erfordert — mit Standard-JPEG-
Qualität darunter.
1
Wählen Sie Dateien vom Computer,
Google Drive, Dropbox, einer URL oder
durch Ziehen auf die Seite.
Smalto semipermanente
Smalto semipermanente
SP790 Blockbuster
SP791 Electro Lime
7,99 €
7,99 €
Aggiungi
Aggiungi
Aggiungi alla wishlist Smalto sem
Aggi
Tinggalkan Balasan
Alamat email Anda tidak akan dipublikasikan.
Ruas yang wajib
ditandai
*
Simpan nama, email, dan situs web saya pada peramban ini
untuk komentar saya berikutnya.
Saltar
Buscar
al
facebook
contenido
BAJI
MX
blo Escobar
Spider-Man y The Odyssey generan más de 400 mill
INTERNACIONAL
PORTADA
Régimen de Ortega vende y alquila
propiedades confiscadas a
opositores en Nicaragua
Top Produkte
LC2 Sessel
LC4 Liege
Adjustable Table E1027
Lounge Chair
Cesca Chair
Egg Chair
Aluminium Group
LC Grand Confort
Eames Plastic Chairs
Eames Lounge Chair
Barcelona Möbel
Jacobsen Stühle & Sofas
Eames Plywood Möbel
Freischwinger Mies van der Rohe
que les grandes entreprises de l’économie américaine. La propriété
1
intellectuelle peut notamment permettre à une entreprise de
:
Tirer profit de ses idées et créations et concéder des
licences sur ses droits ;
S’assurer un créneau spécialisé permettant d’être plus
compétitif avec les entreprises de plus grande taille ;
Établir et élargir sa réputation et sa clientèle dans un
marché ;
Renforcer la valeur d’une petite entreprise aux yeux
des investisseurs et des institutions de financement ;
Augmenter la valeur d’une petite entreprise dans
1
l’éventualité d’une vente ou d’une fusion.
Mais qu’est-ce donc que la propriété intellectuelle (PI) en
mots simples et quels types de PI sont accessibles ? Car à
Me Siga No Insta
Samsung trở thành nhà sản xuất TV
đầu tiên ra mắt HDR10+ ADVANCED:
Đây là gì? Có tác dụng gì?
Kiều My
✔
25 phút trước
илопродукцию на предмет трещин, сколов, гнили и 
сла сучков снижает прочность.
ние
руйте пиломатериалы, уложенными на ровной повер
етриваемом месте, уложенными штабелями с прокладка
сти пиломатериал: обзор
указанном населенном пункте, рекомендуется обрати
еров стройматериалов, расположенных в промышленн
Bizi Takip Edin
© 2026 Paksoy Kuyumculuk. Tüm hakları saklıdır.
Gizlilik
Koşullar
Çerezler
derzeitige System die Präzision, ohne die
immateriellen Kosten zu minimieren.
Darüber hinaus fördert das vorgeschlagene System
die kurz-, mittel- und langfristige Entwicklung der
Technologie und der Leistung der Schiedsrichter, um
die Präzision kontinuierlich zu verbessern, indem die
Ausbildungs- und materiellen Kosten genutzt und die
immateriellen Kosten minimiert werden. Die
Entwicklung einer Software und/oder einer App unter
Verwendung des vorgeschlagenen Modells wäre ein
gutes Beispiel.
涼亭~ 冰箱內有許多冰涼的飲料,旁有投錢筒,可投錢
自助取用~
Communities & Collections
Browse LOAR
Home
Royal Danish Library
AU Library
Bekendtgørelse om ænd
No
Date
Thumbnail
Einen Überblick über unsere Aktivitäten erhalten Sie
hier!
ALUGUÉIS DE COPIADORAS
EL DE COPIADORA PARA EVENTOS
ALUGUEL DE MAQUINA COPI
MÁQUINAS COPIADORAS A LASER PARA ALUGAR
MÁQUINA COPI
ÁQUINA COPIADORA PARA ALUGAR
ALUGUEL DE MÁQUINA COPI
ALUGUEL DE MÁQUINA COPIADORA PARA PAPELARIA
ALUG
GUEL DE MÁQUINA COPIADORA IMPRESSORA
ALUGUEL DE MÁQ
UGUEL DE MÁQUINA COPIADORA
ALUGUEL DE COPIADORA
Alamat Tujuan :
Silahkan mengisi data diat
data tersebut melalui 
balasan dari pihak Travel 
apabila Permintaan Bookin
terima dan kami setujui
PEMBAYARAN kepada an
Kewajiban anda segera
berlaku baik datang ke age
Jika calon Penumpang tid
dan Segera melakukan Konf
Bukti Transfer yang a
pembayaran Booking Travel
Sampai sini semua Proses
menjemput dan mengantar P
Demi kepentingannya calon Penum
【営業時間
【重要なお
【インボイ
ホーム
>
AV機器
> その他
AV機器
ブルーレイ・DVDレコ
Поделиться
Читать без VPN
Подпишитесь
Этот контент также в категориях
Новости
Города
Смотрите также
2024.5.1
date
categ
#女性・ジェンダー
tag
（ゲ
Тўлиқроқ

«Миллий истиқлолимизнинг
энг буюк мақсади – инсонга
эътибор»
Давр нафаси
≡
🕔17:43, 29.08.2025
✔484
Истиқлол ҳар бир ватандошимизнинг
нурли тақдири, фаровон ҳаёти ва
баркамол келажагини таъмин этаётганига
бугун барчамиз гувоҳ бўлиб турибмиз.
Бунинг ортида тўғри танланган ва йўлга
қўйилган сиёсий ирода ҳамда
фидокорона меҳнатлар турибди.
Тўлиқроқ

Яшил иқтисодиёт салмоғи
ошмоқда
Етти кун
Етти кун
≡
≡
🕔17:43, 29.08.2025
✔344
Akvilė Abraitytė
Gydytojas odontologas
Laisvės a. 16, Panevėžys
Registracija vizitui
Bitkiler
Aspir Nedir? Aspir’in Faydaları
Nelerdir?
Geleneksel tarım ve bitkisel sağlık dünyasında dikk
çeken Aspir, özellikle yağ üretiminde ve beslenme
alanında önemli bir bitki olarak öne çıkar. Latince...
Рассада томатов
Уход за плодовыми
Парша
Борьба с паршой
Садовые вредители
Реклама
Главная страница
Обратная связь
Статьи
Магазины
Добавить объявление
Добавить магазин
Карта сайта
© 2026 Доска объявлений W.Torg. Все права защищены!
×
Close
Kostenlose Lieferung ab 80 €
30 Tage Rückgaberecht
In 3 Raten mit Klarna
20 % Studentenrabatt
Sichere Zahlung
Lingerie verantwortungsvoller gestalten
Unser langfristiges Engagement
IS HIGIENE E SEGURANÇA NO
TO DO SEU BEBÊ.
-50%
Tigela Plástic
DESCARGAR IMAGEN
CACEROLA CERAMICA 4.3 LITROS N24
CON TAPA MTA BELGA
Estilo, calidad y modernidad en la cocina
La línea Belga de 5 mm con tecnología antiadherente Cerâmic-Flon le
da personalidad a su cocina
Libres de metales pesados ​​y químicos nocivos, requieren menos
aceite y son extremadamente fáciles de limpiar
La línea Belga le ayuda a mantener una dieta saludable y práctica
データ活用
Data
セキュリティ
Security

= = =

▸ **Task to complete**
Substitute "Search" for "Buscar" in the material from its first line up to and including the line containing "Régimen de Ortega vende y alquila", leaving everything else unchanged. Give back only those lines.

▸ **Response**
erfordert — mit Standard-JPEG-
Qualität darunter.
1
Wählen Sie Dateien vom Computer,
Google Drive, Dropbox, einer URL oder
durch Ziehen auf die Seite.
Smalto semipermanente
Smalto semipermanente
SP790 Blockbuster
SP791 Electro Lime
7,99 €
7,99 €
Aggiungi
Aggiungi
Aggiungi alla wishlist Smalto sem
Aggi
Tinggalkan Balasan
Alamat email Anda tidak akan dipublikasikan.
Ruas yang wajib
ditandai
*
Simpan nama, email, dan situs web saya pada peramban ini
untuk komentar saya berikutnya.
Saltar
Search
al
facebook
contenido
BAJI
MX
blo Escobar
Spider-Man y The Odyssey generan más de 400 mill
INTERNACIONAL
PORTADA
Régimen de Ortega vende y alquila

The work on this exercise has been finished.